The Dashboard allows users to visualize the impact of increasing or reducing foot traffic to different POIs on COVID-19 case counts. To this end, the dashboard is divided into 4 panels and has an additional popup report. The panel titled ”Visits to Points of Interest” on the left-hand side of the dashboard is the navigation bar of the application; users can see what the current foot traffic levels are for the selected region, and drag indicators along gliders to change the foot traffic mobility in POIs of that category. As they change the mobility levels on the navigation bar, the other three visible panels are updated accordingly. The upper right panel is the map panel; from here, users will see areas that show a decrease in case counts due to the mobility change highlighted in blue, and areas that show an increase in red; users can click on dates at the top of the bar to see cumulative case counts for one, two, three, and four week periods; finally, users can hover over areas on the map to see more details about the case counts, or select an area to highlight on the other two panels. The plot on the lower middle panel allows the user to view the cumulative case counts over the four week period at current and target mobility levels, along with uncertainty bounds. The table in the lower right panel shows the case count and percentage difference that would occur by MSA if foot traffic levels are changed. Finally, the user can click on the ”Mobility History” button on the navigation bar to display the ”Mobility data analysis for Virginia” report, which includes a full history of mobility in the three MSAs since the beginning of the pandemic, with a number of visualizations where users can review and make their own assessments. We submitted a paper based on this collaboration to KDD2021.

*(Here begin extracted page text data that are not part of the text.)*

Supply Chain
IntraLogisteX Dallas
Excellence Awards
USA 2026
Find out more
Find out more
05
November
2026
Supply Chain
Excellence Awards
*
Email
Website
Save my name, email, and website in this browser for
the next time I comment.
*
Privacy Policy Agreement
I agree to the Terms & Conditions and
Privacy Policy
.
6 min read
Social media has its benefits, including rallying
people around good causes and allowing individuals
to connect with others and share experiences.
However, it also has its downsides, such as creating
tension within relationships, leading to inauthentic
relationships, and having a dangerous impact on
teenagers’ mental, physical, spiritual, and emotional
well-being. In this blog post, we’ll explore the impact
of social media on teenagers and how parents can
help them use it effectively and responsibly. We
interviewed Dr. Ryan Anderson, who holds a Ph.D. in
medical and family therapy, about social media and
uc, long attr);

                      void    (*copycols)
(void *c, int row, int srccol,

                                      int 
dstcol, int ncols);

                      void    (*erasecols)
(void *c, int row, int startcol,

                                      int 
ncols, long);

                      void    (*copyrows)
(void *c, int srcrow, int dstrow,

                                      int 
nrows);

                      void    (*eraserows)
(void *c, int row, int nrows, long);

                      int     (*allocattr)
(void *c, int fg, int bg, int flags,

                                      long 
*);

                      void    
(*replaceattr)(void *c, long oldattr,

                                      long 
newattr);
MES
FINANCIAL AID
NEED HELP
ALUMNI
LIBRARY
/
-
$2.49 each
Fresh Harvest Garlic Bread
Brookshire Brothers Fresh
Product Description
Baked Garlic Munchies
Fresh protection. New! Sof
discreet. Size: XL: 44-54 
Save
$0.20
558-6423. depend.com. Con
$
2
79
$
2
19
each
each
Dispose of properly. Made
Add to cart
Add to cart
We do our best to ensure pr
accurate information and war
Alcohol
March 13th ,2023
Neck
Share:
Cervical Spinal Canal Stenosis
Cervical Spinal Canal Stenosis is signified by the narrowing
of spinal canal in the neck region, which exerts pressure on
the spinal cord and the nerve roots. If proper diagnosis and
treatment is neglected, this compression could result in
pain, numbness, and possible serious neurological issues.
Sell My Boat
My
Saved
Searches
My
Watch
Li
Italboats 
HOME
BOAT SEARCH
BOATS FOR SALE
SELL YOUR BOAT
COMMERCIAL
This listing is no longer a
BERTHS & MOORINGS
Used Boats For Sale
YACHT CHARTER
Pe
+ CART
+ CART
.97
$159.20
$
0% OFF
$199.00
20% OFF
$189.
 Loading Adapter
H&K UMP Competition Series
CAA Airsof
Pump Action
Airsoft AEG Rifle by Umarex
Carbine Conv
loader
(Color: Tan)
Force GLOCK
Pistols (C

Unlike the surveillance dashboard and the MRDD, this dashboard is not open to the public. The reason for this is that a user viewing this tool in isolation might come to conclusions that are not fully informed, leading them to boycott certain POIs. Public health officials, on the other hand, can use this as part of a corpus of tools, and come to a more comprehensive conclusion regarding closures. For this reason, we maintain a password-protected site only for our colleagues in public health.